UN PARADOSSO DESTINATO A DURARE
È evidente che, al di là di tutti gli sforzi logici e sperimentali, il paradosso di Fermi non può essere facilmente eluso e continua a esercitare una forte attrazione scientifica, producendo di continuo articoli e libri con nuovi argomenti in molteplici direzioni di ricerca. Alcuni fatti potrebbero in futuro cambiare le carte in tavola, come la scoperta di forme elementari di vita su Marte o altri corpi celesti, l’avvistamento di biofirme o tecnofirme su qualcuno dei molti esopianeti “terrestri” oggi noti, l’approntamento di nuove tecnologie di messaggistica spaziale, come i laser ottici, le comunicazioni quantistiche e le lenti gravitazionali.

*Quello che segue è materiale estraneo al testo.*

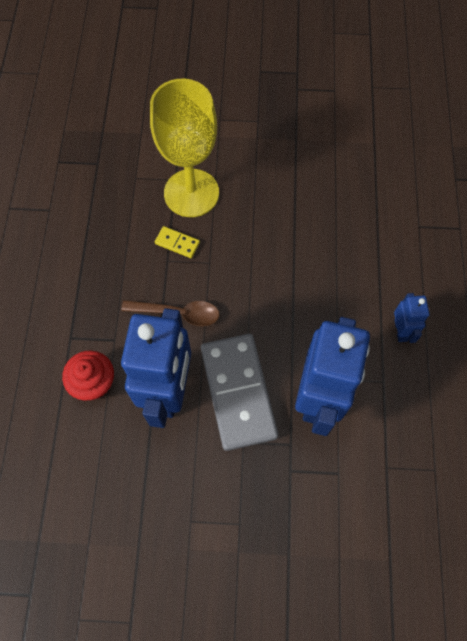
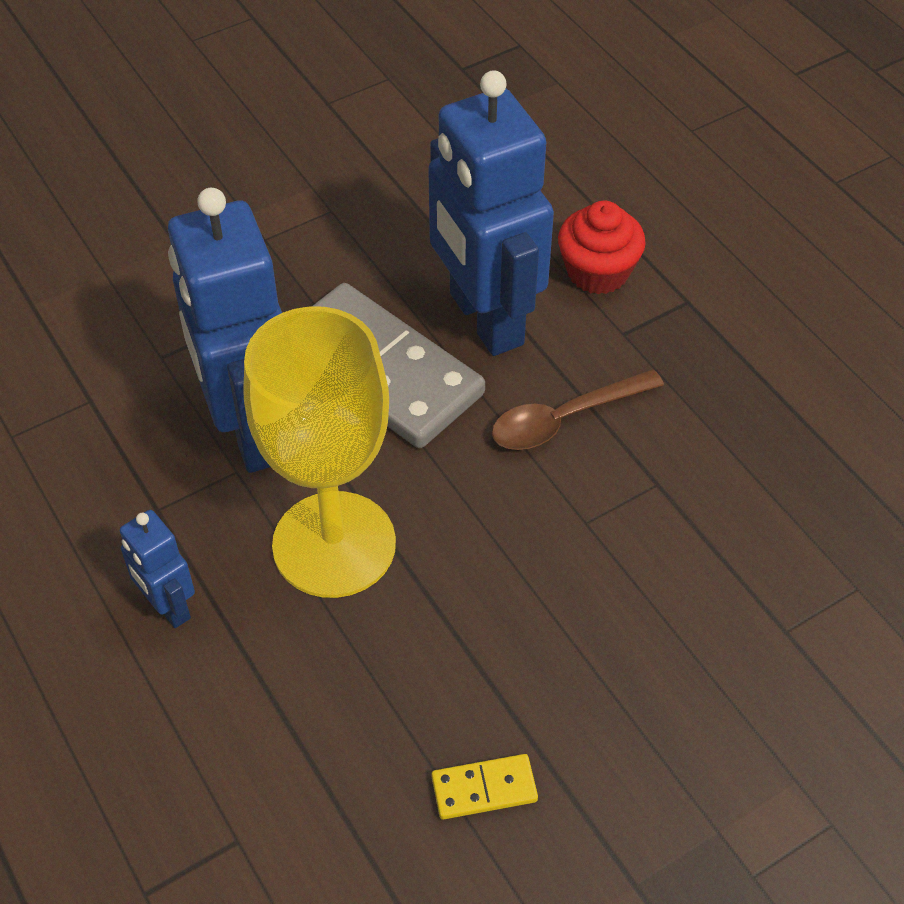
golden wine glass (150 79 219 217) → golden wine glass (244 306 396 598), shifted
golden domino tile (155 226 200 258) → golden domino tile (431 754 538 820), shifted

È comunque facilmente prevedibile che per molto ancora, come Enrico Fermi, saremo costretti a chiederci where is everybody?
L’ipotesi dello zoo
Una delle più stravaganti soluzioni del paradosso di Fermi è la cosiddetta “ipotesi dello zoo” (zoo hypothesis), esposta da J.A. Ball nel 1973. Sostiene, in sintesi, che una civiltà aliena superintelligente e supertecnologica ci sta tenendo sotto osservazione da molto tempo, in incognito e senza interferire. Lo scopo sarebbe quello di studiare i comportamenti e l’evoluzione della civiltà umana, considerata a un livello inferiore al loro. Un po’ come facciamo noi con gli animali osservati liberi nelle riserve. Potrebbero però anche stare preparando la colonizzazione del nostro pianeta o, addirittura, potrebbero già nascondersi tra di noi (“Gli alieni sulla Terra siamo noi ungheresi” è la battuta attribuita al fisico Leo Szilard). Una versione dell’ipotesi dello zoo è stata espressa da R. Bracewell nel 1975, secondo cui un ristretto numero di progredite civiltà galattiche “vigilerebbe” con sonde robotizzate su altre civiltà, tra cui la nostra, non ancora al loro livello di evoluzione scientifica e sociologica. Nel 1987 M. Fogg ha presentato una versione, detta “ipotesi dell’interdizione”, secondo cui le civiltà aliene più evolute avrebbero colonizzato la galassia da molto tempo spartendosi il dominio dei vari sistemi stellari sino all’odierno stato stazionario. La nostra civiltà, come altre inferiore alla loro forse solo perché di più recente formazione, sarebbe inconsapevolmente oggetto di studio per scopi non definiti ma certo sospetti. Tutte le ipotesi dello zoo hanno il difetto di essere praticamente indimostrabili, trovando così facile accoglienza nella letteratura di fantasia.